A few of the many uses for captured carbon. (Image courtesy of MCi.)

MCi is working with industry customers to identify demonstration plant sites capable of processing up to 50,000 tons of CO2 every year. The company believes it could scale up that processing so that each plant could process a million tons of CO2 annually. For perspective, that’s about how much greenhouse gas is emitted by more than 200,000 gasoline-fueled cars.

MCi isn’t the only company making concrete out of captured CO2. Carbon Cure has its own mineralization process and, like MCi, it procures CO2 from power plants, factories and other emitters that use carbon capture technology. 

Opus 12 is thinking outside the concrete box with its technology that blends CO2, water and electricity to produce virtually any product that’s currently made from petroleum. The company’s process is a variation of electrolysis. Its engineers have demonstrated proof of concept and are working on a catalyst that will improve its efficiency and economic return.

Dimensional Energy recognizes that fossil fuels aren’t going away anytime soon, so it’s developing a process to convert CO2 and hydrogen into methanol, using sunlight as the energy source to trigger the reaction—an artificial photosynthesis, of sorts. While it’s true that the resulting hydrocarbon fuel is burned, which releases CO2, the fact that it uses captured CO2 rather than virgin petroleum makes it carbon neutral in the long run. In a NASA design competition, Dimensional Energy researchers won the $20,000 grand prize for their solar-thermal reactor.

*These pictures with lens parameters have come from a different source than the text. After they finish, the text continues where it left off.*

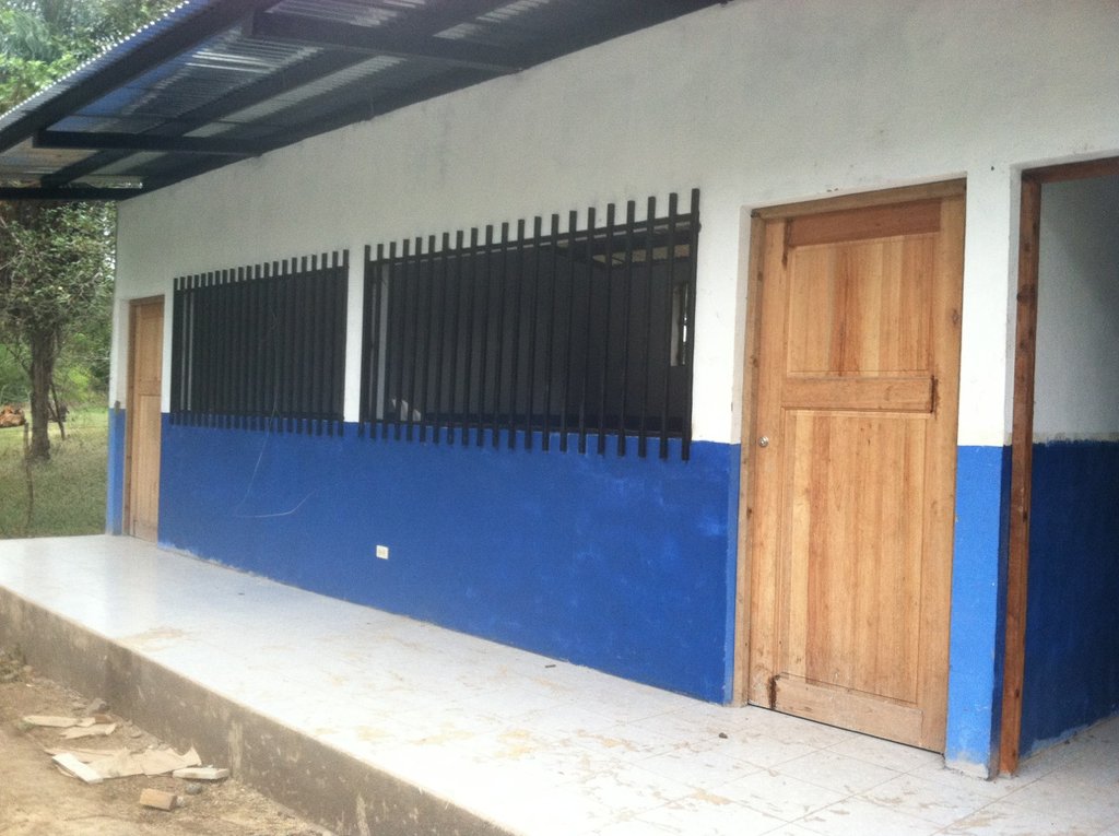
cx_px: 560
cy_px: 418
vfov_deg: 40.6
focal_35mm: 35
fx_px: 1130
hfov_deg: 52.7
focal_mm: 3.85
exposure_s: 1/120
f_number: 2.8
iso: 160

It's safe to say that artificially generated CO2 will continue to enter the atmosphere as long as humans occupy the planet, so becoming carbon neutral requires some of our processes to be carbon negative. MCi and others are applying the “reduce, reuse, recycle” mantra in order to achieve that goal. If they succeed, the benefits will be both ecological and economic. Using mineral carbonation to produce concrete isn’t the entire solution, but it builds a solid foundation.